In December of 2013, the European Space Agency (ESA) launched the Gaia mission. Since that time, this space observatory has been busy observing over 1 billion astronomical objects in our galaxy and beyond – including stars, planets, comets, asteroids, quasars, etc. – all for the sake of creating the largest and most precise 3D space catalog ever made.
The ESA has also issued two data releases since then, both of which have led to some groundbreaking discoveries. The latest comes from the Leiden Observatory, where a team of astronomers used Gaia data to track what they thought were high-velocity stars being kicked out of the Milky Way, but which actually appeared to be moving into our galaxy.
The study which described their findings was recently published in the Monthly Notices of the Royal Astronomical Society – titled “Gaia DR2 in 6D: Searching for the fastest stars in the Galaxy“. The study was led by Tommaso Marchetti, a PhD candidate from the Leiden Observatory, and included Elena Rossi (an associate professor at Leiden) and Anthony Brown – the chair of the Gaia Data Processing and Analysis Consortium (DPAC) Executive.
For the sake of their study, the team consulted data from Gaia’s second data release (DR2) – which occurred on April 25th, 2018, and is based on observations made between July 25th, 2014, and May 23rd, 2016. Contained within this data were the positions, parallaxes and proper motions for about 1.3 billion stars, which includes those that are traveling around our galaxy at hundreds of kilometers per second.
Astronomers are interested in these stars because their motions can provide clues about the past history of the Galaxy. The fastest class of these stars are hypervelocity stars (HVS), which travel at speeds of up to 700 km/s (435 mi/s) at distance of between 100 and 50,000 light-years from the galactic center. These stars are believed to have originated in the core of our galaxy before being ejected, thanks to interactions with the Supermassive Black Hole (SMBH) at its center.
So far, only about 20 hypervelocity stars have been discovered in our galaxy, but Gaia’s recently published second data release provides a unique opportunity to look for more of them. As study co-author Elena Maria Rossi explained in a recent Royal Astronomical Society press release:
“Of the seven million Gaia stars with full 3D velocity measurements, we found twenty that could be travelling fast enough to eventually escape from the Milky Way.”
Contrary to what they were expecting though, the team found that most of the HVSs they spotted were racing towards the center of the Milky Way and not away from it. So rather than being stars that were kicked out of our galaxy, it is entirely possible that they are intergalactic interlopers that came from the Large Magellanic Cloud or from an even more distant galaxy. If true, then these stars will carry the imprint of their site of origin.

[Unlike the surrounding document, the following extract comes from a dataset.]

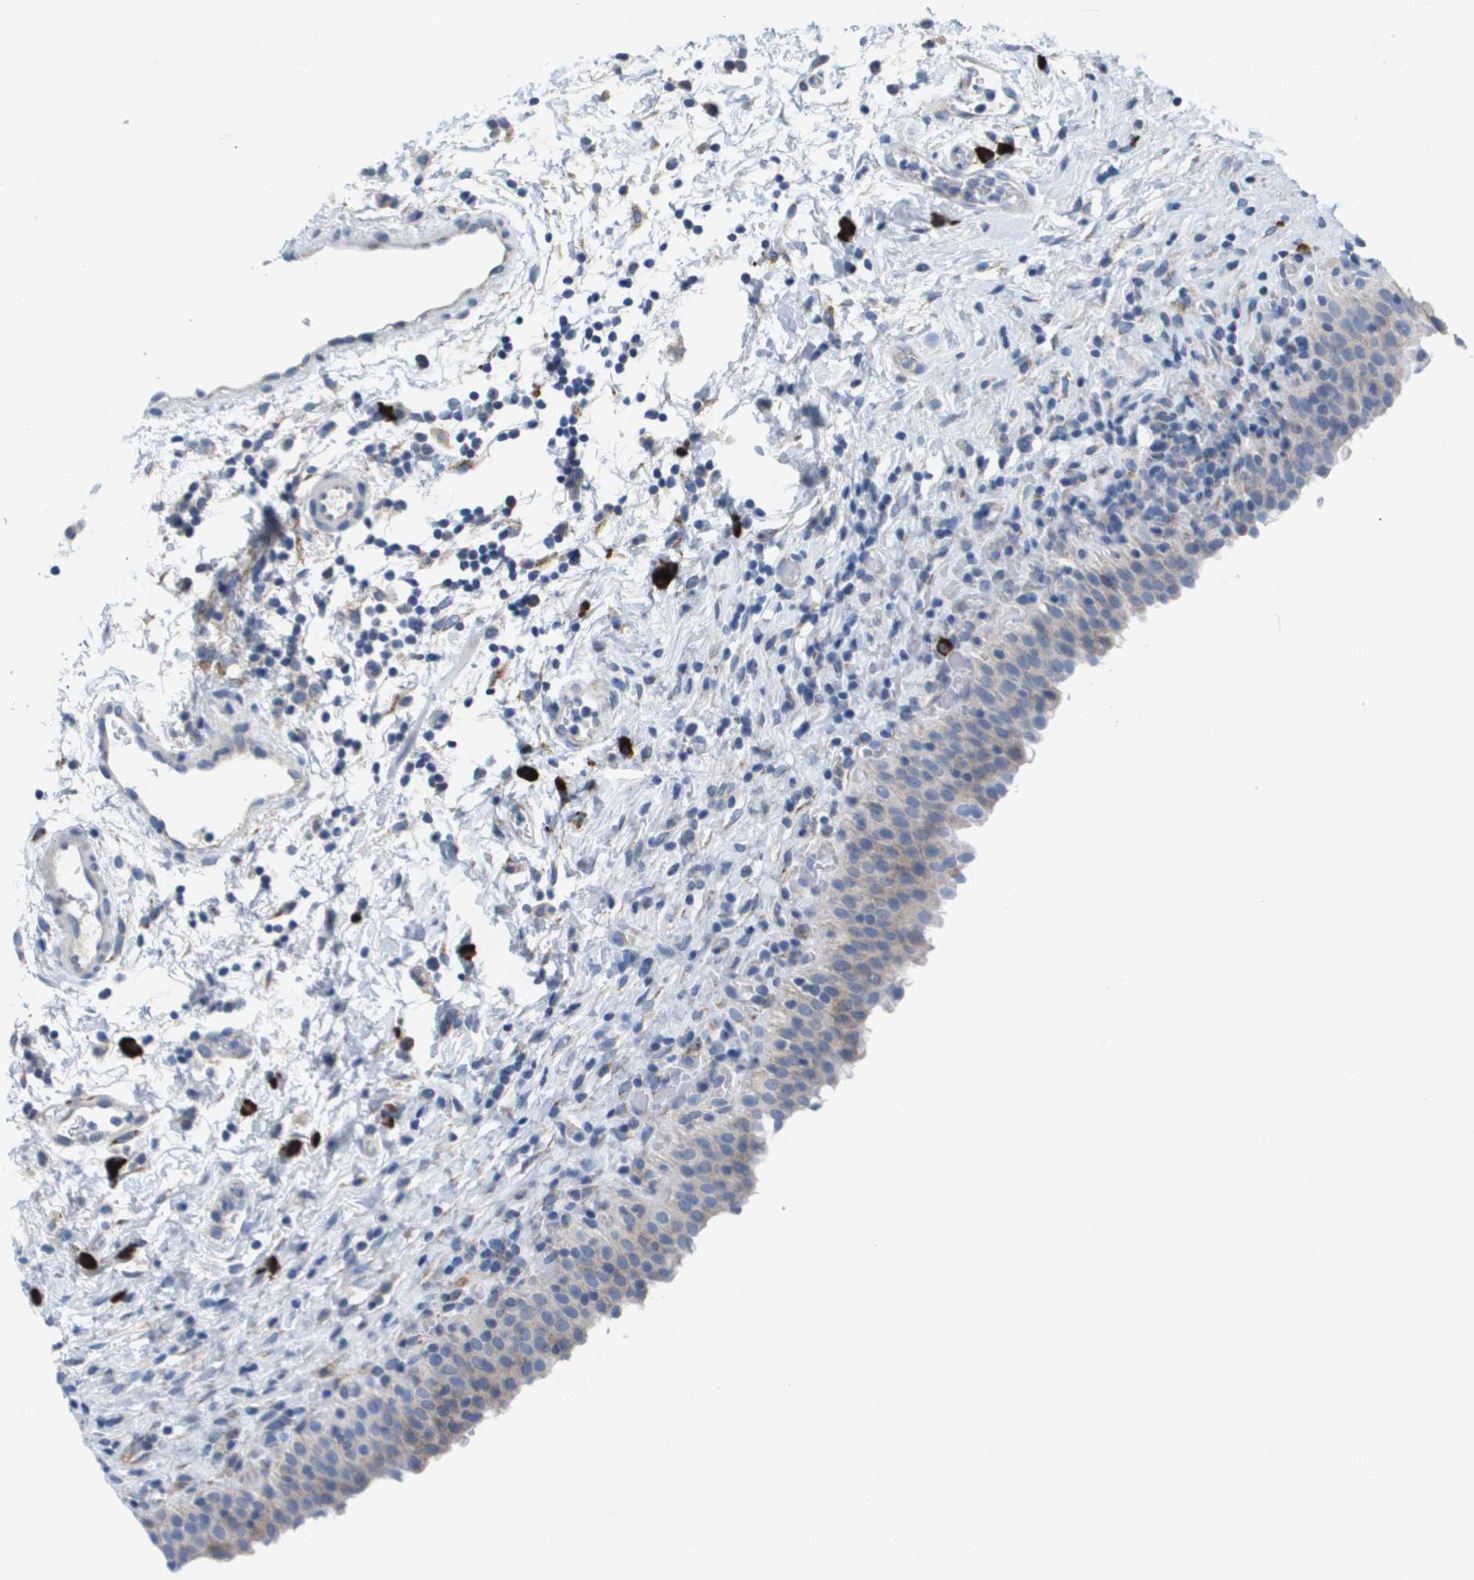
{"staining": {"intensity": "weak", "quantity": "<25%", "location": "cytoplasmic/membranous"}, "tissue": "urinary bladder", "cell_type": "Urothelial cells", "image_type": "normal", "snomed": [{"axis": "morphology", "description": "Normal tissue, NOS"}, {"axis": "topography", "description": "Urinary bladder"}], "caption": "This micrograph is of normal urinary bladder stained with IHC to label a protein in brown with the nuclei are counter-stained blue. There is no expression in urothelial cells. (DAB immunohistochemistry (IHC), high magnification).", "gene": "CD3G", "patient": {"sex": "male", "age": 51}}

In much the same way that studying Martian meteorites can teach us about Mars’ structure and composition, the study of these stars could tell us much about the nature of stars in another galaxy. The fact that these HVSs are traveling through our galaxy also affords astronomers the opportunity to study extra-galactic stars at a much closer distance than would otherwise be possible. As Elena explained:
“Stars can be accelerated to high velocities when they interact with a supermassive black hole. So the presence of these stars might be a sign of such black holes in nearby galaxies. But the stars may also have once been part of a binary system, flung towards the Milky Way when their companion star exploded as a supernova. Either way, studying them could tell us more about these kinds of processes in nearby galaxies.”
The research team acknowledges that there is another possibility. Essentially, these newly identified HVSs may have originated in our galaxy’s halo, but were then accelerated and pushed inwards when the Milky Way began making contact with one of the many dwarf galaxies it merged with during its history. Looking ahead, the team hopes to obtain more information about the age and composition of the stars using ground-based telescopes.
This data will help the team narrow down the nature and origin of these stars with greater accuracy. In addition, two more data releases are planned for the Gaia mission, with DR3’s release scheduled for 2021 while the final release (barring mission extensions) remains TBD. Each of these data releases will provide new and more precise information on a larger set of stars. As co-author Anthony Brown indicated:
“We eventually expect full 3D velocity measurements for up to 150 million stars. This will help find hundreds or thousands of hypervelocity stars, understand their origin in much more detail, and use them to investigate the Galactic center environment as well as the history of our Galaxy.”
These latest results once again demonstrate just how effective the Gaia observatory has been in its mission. Between now and the final release of data, many more exciting discoveries about our galaxy and its surroundings are expected to be made.